С того дня, как Гриня осознал, что его братишка вполне может быть инопланетянином, все остальные дела были заброшены. Петух безуспешно пытался вызвать Гриню к барьеру, то бишь, к забору, а кошка мирно спала на багажнике велосипеда, который успела за время тренировок полюбить. Руки аж скрипели от постоянного мытья, и Григория наконец-то допустили до «присмотра за братом». Первым делом он напросился на купание, поддерживал головку Лёсика в ванночке и следил, чтобы пена не попала в глаза. Пена, несмотря на старания Грини, всё же попала младенцу в глаз, но Лёсик не заплакал, а только забил ручками по воде, поднимая брызги. «Конечно, ему не щиплет, ведь глаза наверняка с защитой».
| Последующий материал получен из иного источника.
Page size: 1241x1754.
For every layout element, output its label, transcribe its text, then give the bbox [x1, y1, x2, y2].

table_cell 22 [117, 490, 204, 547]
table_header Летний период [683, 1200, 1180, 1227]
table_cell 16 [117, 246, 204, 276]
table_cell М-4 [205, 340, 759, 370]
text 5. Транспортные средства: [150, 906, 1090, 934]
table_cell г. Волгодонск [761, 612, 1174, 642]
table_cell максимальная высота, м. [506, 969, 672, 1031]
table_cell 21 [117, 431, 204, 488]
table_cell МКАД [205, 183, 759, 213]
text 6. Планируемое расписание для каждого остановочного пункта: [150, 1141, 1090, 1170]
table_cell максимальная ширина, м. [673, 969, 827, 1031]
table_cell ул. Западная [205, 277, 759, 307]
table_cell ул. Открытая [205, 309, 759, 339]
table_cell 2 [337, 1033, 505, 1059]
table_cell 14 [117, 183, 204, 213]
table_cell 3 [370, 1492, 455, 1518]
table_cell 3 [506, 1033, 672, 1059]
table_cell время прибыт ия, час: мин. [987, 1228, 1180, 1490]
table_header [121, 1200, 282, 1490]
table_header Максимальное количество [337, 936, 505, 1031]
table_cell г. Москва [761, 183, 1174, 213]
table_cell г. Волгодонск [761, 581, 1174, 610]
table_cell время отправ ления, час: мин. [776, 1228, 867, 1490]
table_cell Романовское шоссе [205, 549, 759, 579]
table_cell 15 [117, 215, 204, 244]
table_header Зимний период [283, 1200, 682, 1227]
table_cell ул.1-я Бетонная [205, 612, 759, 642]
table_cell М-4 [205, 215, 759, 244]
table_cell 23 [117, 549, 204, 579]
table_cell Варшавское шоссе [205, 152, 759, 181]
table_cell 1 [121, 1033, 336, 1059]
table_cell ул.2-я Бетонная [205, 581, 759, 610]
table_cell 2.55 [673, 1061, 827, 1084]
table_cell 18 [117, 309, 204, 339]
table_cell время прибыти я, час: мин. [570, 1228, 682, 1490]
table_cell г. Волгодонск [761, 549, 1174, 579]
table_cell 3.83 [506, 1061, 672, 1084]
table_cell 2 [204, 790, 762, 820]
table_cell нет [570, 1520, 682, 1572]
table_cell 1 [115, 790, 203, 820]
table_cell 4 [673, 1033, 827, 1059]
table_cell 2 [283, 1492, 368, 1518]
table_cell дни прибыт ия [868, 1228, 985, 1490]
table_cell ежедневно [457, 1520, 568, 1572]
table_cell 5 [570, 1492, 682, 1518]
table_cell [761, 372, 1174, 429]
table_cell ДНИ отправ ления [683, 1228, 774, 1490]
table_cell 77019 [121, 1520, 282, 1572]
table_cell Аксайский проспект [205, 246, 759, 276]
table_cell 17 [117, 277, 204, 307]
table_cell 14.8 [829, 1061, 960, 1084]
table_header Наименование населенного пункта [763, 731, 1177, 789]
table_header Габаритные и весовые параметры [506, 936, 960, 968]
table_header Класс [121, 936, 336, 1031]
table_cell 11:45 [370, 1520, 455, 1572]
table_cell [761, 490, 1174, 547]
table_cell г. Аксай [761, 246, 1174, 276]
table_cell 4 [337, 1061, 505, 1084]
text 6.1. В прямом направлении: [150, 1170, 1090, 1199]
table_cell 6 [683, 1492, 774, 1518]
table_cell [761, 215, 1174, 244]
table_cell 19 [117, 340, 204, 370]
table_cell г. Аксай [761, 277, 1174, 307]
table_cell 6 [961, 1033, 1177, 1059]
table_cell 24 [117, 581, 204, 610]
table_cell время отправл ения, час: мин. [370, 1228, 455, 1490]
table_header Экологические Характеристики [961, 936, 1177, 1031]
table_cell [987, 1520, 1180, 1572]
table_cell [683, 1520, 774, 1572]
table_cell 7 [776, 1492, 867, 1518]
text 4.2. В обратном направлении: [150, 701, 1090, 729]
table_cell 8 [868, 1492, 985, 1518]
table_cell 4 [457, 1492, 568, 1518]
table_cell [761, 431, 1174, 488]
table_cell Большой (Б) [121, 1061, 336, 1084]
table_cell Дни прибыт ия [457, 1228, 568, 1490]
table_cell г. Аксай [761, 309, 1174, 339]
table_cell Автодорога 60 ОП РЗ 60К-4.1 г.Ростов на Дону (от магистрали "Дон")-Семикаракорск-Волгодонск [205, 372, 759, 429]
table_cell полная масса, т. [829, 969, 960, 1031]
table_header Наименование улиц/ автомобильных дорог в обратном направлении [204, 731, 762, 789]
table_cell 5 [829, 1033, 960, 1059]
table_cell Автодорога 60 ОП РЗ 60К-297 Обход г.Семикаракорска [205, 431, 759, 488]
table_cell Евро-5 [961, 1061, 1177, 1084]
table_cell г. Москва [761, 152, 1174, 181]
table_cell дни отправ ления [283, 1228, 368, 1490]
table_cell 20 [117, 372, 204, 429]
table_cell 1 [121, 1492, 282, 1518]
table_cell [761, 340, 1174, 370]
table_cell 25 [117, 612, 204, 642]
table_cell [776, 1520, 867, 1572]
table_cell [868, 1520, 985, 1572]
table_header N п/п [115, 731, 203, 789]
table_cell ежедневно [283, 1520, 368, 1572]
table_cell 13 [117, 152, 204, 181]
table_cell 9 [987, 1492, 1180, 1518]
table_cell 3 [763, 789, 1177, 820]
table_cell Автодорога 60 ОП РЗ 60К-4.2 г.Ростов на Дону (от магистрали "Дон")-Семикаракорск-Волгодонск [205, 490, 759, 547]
Всё лето Гриня не отходил от братика ни на минуту. Он качал его зыбку, держал рожок, полоскал на озере пелёнки, помогал купать, возил в коляске по деревне. И добился-таки – безмолвно проливая потоки слёз и умоляюще глядя на главную защитницу Дарину, – чтоб ему тоже разрешили спать под окном, постилая на широкой скамейке надувной матрац. Бабушка была в ужасе. Она говорила, что никогда такого не видела и людей стыдно, что малые дети, как бездомные, спят на улице. К счастью, стоял прекрасный жаркий июль без единого дождика, дома было очень душно, и Сандро с Дариной тоже перебрались на ночь под развесистый клён, расстилая полосатый матрац прямо на земле.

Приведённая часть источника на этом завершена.